▶ Task to carry out: In the records below, find the line that contains "Penile augmentation and suspensory ligament" and the line that contains "time, restoring the", then retype exactly those two lines and every line between them.
------------------------------------
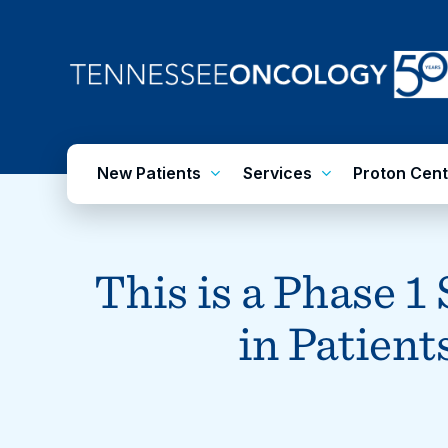
Skip
to
main
content
New Patients
Services
Proton Cent
This is a Phase 1
in Patie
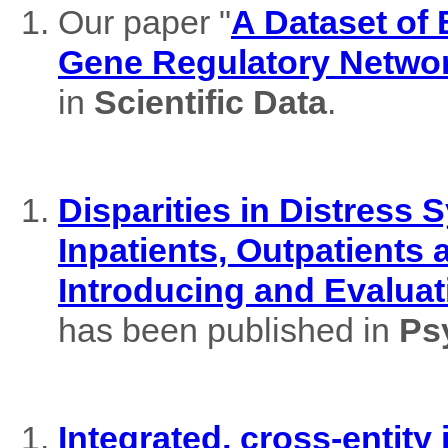
Our paper "
A Dataset of
Gene Regulatory Netwo
in
Scientific Data
.
Disparities in Distres
Inpatients, Outpatients
Introducing and Evaluat
has been published in
Ps
Integrated, cross-entity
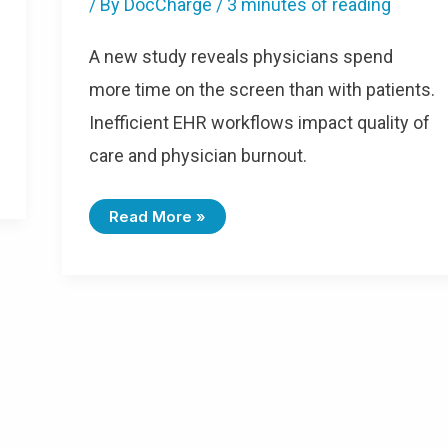
/ By
DocCharge
/
3 minutes of reading
A new study reveals physicians spend
more time on the screen than with patients.
Inefficient EHR workflows impact quality of
care and physician burnout.
Read More »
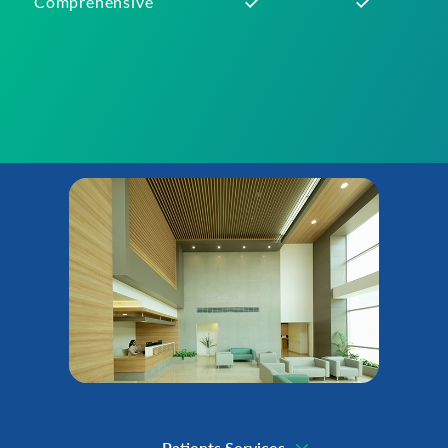
Comprehensive
Patients Services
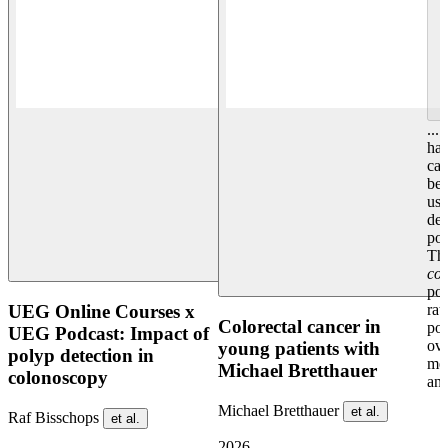
...
has
can
bet
usi
det
pos
The
co
pos
rat
UEG Online Courses x
Colorectal cancer in
po
UEG Podcast: Impact of
ove
young patients with
polyp detection in
mes
Michael Bretthauer
colonoscopy
and
Michael Bretthauer
et al.
Raf Bisschops
et al.
2026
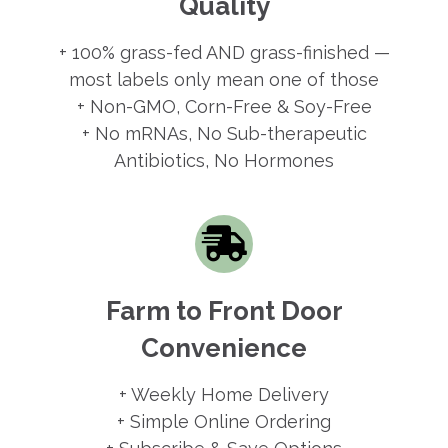
Quality
+ 100% grass-fed AND grass-finished —
most labels only mean one of those
+ Non-GMO, Corn-Free & Soy-Free
+ No mRNAs, No Sub-therapeutic
Antibiotics, No Hormones
Farm to Front Door
Convenience
+ Weekly Home Delivery
+ Simple Online Ordering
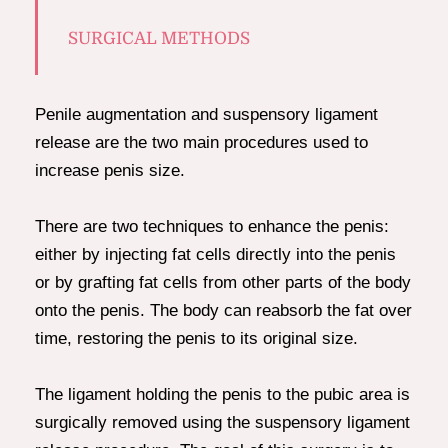
SURGICAL METHODS
Penile augmentation and suspensory ligament
release are the two main procedures used to
increase penis size.
There are two techniques to enhance the penis:
either by injecting fat cells directly into the penis
or by grafting fat cells from other parts of the body
onto the penis. The body can reabsorb the fat over
time, restoring the penis to its original size.
The ligament holding the penis to the pubic area is
surgically removed using the suspensory ligament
------------------------------------
▶ Reply:
Penile augmentation and suspensory ligament
release are the two main procedures used to
increase penis size.
There are two techniques to enhance the penis:
either by injecting fat cells directly into the penis
or by grafting fat cells from other parts of the body
onto the penis. The body can reabsorb the fat over
time, restoring the penis to its original size.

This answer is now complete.